Data items:

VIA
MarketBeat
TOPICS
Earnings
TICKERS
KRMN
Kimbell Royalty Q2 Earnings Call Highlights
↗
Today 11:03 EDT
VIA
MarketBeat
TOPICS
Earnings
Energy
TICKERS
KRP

## EXERCISE BRIEF
Rewrite the lines of the items above, replacing every "TICKERS" with "SYMBOLS" and leaving everything else unchanged.

## REPLY
VIA
MarketBeat
TOPICS
Earnings
SYMBOLS
KRMN
Kimbell Royalty Q2 Earnings Call Highlights
↗
Today 11:03 EDT
VIA
MarketBeat
TOPICS
Earnings
Energy
SYMBOLS
KRP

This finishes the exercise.